Your objective
Would you reproduce the data below exactly, please, leaving out its images?

╭─ Listed entries

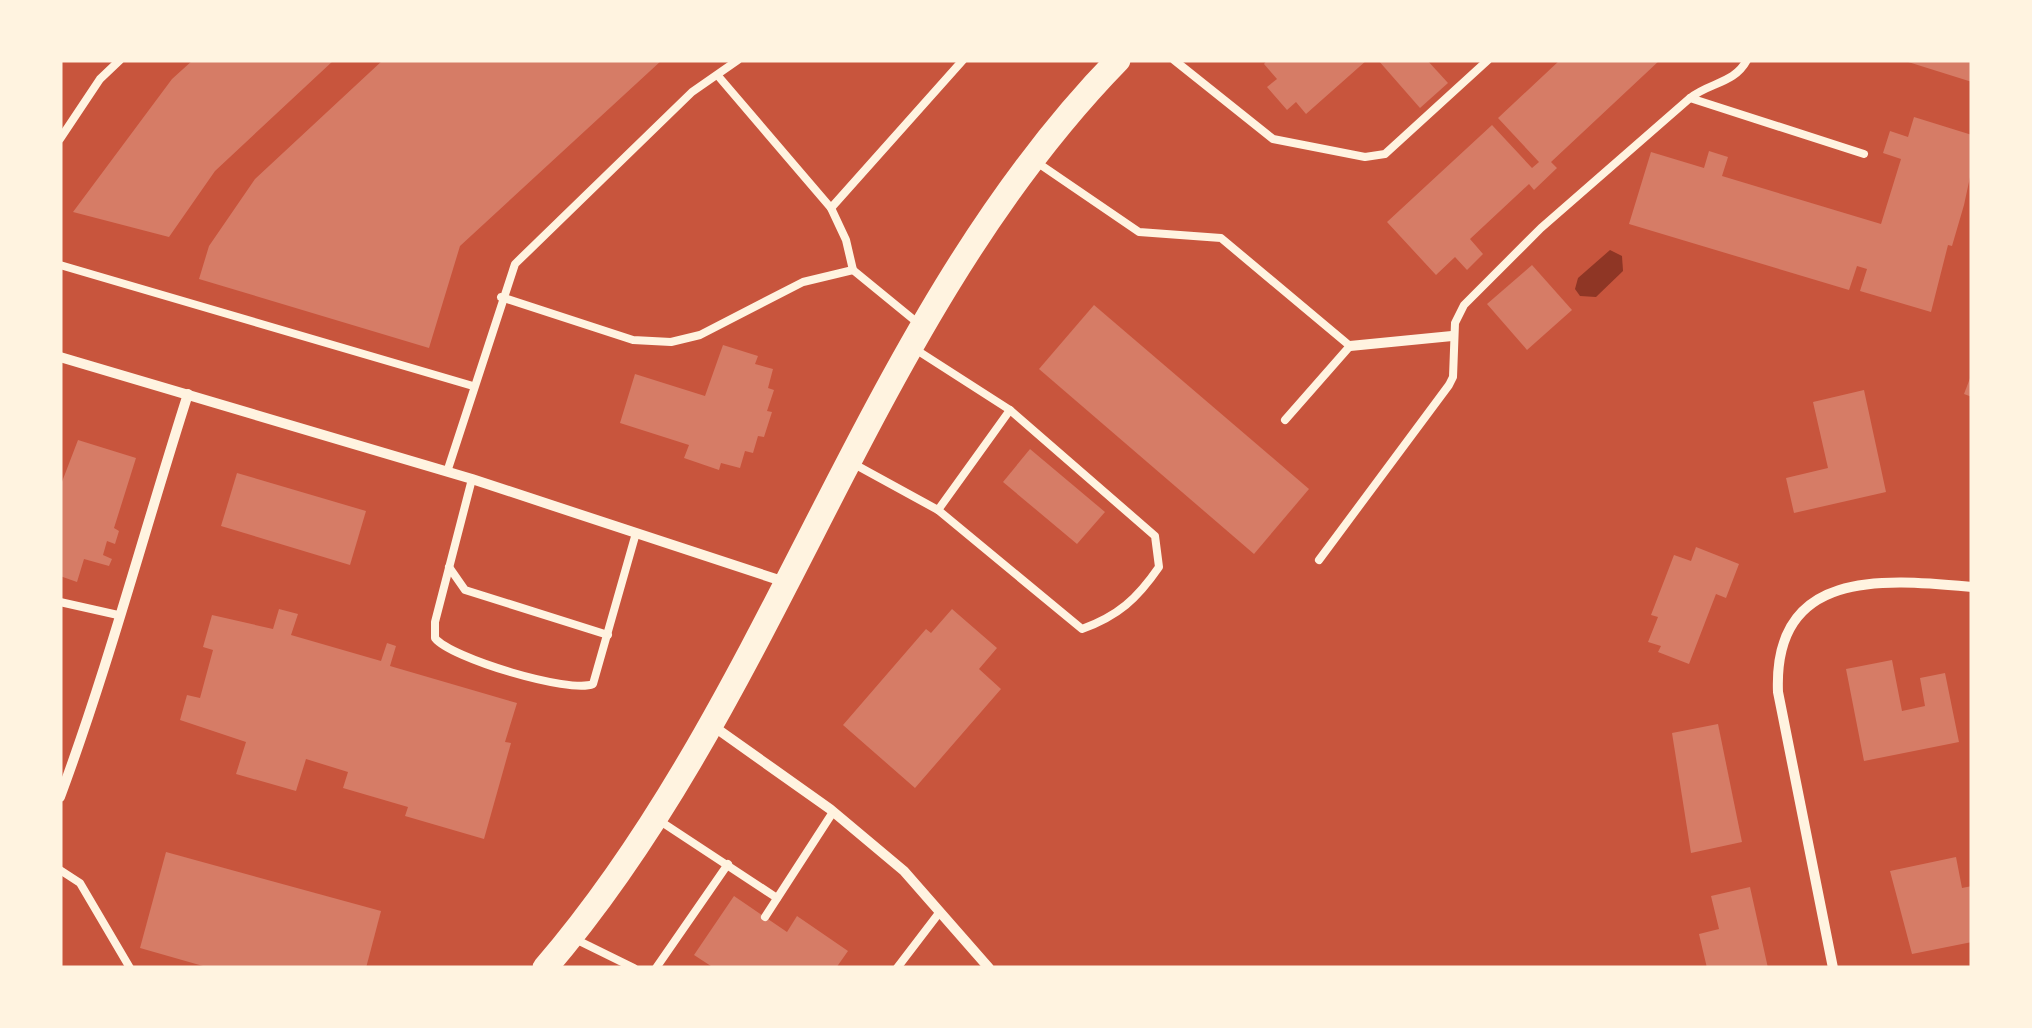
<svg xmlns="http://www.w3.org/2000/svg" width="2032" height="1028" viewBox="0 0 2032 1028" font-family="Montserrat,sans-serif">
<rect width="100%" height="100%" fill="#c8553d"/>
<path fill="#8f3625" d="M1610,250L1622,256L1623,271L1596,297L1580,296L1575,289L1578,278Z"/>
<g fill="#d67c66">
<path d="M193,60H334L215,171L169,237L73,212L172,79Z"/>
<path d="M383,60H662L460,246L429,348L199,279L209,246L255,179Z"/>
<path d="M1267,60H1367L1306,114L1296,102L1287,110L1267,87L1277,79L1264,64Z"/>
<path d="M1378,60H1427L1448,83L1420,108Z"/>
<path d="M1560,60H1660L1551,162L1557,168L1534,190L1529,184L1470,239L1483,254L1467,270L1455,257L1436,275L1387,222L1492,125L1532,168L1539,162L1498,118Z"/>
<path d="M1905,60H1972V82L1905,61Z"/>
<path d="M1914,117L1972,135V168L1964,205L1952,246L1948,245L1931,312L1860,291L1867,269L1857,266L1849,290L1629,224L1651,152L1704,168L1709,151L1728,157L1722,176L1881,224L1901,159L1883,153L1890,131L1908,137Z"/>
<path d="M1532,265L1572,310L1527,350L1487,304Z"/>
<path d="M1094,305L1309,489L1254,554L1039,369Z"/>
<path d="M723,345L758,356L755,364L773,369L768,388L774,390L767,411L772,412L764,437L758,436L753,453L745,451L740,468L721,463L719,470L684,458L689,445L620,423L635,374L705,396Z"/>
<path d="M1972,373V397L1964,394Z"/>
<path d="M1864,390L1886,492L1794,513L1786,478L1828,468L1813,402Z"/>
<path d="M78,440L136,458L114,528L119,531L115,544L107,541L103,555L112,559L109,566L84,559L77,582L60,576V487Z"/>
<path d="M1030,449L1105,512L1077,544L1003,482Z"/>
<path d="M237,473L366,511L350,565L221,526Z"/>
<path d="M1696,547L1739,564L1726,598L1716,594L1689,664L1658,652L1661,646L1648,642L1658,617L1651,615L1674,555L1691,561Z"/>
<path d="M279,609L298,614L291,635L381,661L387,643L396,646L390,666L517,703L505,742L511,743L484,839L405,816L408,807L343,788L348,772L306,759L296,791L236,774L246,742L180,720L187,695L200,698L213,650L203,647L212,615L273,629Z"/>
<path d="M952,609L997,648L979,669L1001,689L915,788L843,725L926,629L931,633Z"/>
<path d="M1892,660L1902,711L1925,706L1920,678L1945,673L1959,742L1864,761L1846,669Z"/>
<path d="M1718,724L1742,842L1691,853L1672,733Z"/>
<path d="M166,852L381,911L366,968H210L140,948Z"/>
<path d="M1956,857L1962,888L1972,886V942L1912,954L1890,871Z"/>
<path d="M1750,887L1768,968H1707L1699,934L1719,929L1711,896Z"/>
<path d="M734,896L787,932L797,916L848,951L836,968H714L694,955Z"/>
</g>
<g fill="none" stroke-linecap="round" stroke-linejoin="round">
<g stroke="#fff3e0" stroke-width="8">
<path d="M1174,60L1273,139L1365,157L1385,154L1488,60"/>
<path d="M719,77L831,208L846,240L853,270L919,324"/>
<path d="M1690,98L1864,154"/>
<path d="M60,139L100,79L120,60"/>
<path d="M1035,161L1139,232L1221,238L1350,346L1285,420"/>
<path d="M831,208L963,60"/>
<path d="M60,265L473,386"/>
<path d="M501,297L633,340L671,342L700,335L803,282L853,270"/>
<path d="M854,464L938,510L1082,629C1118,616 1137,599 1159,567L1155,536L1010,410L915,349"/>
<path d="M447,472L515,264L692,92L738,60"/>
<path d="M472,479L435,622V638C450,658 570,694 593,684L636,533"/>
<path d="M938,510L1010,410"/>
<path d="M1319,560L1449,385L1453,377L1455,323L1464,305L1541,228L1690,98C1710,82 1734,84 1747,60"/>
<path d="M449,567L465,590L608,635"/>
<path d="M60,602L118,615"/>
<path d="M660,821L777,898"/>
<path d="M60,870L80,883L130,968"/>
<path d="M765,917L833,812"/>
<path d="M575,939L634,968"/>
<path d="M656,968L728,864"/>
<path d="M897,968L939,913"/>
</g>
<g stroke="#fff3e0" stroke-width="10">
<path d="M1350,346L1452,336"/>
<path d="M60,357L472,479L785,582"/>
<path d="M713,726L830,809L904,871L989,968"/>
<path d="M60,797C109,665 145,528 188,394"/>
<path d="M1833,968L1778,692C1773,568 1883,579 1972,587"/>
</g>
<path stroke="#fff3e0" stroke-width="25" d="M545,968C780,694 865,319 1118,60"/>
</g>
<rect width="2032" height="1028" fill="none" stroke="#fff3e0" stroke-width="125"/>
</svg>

╰─

Solution to this exercise
<svg xmlns="http://www.w3.org/2000/svg" width="2032" height="1028" viewBox="0 0 2032 1028" font-family="Montserrat,sans-serif">
<rect width="100%" height="100%" fill="#c8553d"/>
<path fill="#8f3625" d="M1610,250L1622,256L1623,271L1596,297L1580,296L1575,289L1578,278Z"/>
<g fill="#d67c66">
<path d="M193,60H334L215,171L169,237L73,212L172,79Z"/>
<path d="M383,60H662L460,246L429,348L199,279L209,246L255,179Z"/>
<path d="M1267,60H1367L1306,114L1296,102L1287,110L1267,87L1277,79L1264,64Z"/>
<path d="M1378,60H1427L1448,83L1420,108Z"/>
<path d="M1560,60H1660L1551,162L1557,168L1534,190L1529,184L1470,239L1483,254L1467,270L1455,257L1436,275L1387,222L1492,125L1532,168L1539,162L1498,118Z"/>
<path d="M1905,60H1972V82L1905,61Z"/>
<path d="M1914,117L1972,135V168L1964,205L1952,246L1948,245L1931,312L1860,291L1867,269L1857,266L1849,290L1629,224L1651,152L1704,168L1709,151L1728,157L1722,176L1881,224L1901,159L1883,153L1890,131L1908,137Z"/>
<path d="M1532,265L1572,310L1527,350L1487,304Z"/>
<path d="M1094,305L1309,489L1254,554L1039,369Z"/>
<path d="M723,345L758,356L755,364L773,369L768,388L774,390L767,411L772,412L764,437L758,436L753,453L745,451L740,468L721,463L719,470L684,458L689,445L620,423L635,374L705,396Z"/>
<path d="M1972,373V397L1964,394Z"/>
<path d="M1864,390L1886,492L1794,513L1786,478L1828,468L1813,402Z"/>
<path d="M78,440L136,458L114,528L119,531L115,544L107,541L103,555L112,559L109,566L84,559L77,582L60,576V487Z"/>
<path d="M1030,449L1105,512L1077,544L1003,482Z"/>
<path d="M237,473L366,511L350,565L221,526Z"/>
<path d="M1696,547L1739,564L1726,598L1716,594L1689,664L1658,652L1661,646L1648,642L1658,617L1651,615L1674,555L1691,561Z"/>
<path d="M279,609L298,614L291,635L381,661L387,643L396,646L390,666L517,703L505,742L511,743L484,839L405,816L408,807L343,788L348,772L306,759L296,791L236,774L246,742L180,720L187,695L200,698L213,650L203,647L212,615L273,629Z"/>
<path d="M952,609L997,648L979,669L1001,689L915,788L843,725L926,629L931,633Z"/>
<path d="M1892,660L1902,711L1925,706L1920,678L1945,673L1959,742L1864,761L1846,669Z"/>
<path d="M1718,724L1742,842L1691,853L1672,733Z"/>
<path d="M166,852L381,911L366,968H210L140,948Z"/>
<path d="M1956,857L1962,888L1972,886V942L1912,954L1890,871Z"/>
<path d="M1750,887L1768,968H1707L1699,934L1719,929L1711,896Z"/>
<path d="M734,896L787,932L797,916L848,951L836,968H714L694,955Z"/>
</g>
<g fill="none" stroke-linecap="round" stroke-linejoin="round">
<g stroke="#fff3e0" stroke-width="8">
<path d="M1174,60L1273,139L1365,157L1385,154L1488,60"/>
<path d="M719,77L831,208L846,240L853,270L919,324"/>
<path d="M1690,98L1864,154"/>
<path d="M60,139L100,79L120,60"/>
<path d="M1035,161L1139,232L1221,238L1350,346L1285,420"/>
<path d="M831,208L963,60"/>
<path d="M60,265L473,386"/>
<path d="M501,297L633,340L671,342L700,335L803,282L853,270"/>
<path d="M854,464L938,510L1082,629C1118,616 1137,599 1159,567L1155,536L1010,410L915,349"/>
<path d="M447,472L515,264L692,92L738,60"/>
<path d="M472,479L435,622V638C450,658 570,694 593,684L636,533"/>
<path d="M938,510L1010,410"/>
<path d="M1319,560L1449,385L1453,377L1455,323L1464,305L1541,228L1690,98C1710,82 1734,84 1747,60"/>
<path d="M449,567L465,590L608,635"/>
<path d="M60,602L118,615"/>
<path d="M660,821L777,898"/>
<path d="M60,870L80,883L130,968"/>
<path d="M765,917L833,812"/>
<path d="M575,939L634,968"/>
<path d="M656,968L728,864"/>
<path d="M897,968L939,913"/>
</g>
<g stroke="#fff3e0" stroke-width="10">
<path d="M1350,346L1452,336"/>
<path d="M60,357L472,479L785,582"/>
<path d="M713,726L830,809L904,871L989,968"/>
<path d="M60,797C109,665 145,528 188,394"/>
<path d="M1833,968L1778,692C1773,568 1883,579 1972,587"/>
</g>
<path stroke="#fff3e0" stroke-width="25" d="M545,968C780,694 865,319 1118,60"/>
</g>
<rect width="2032" height="1028" fill="none" stroke="#fff3e0" stroke-width="125"/>
</svg>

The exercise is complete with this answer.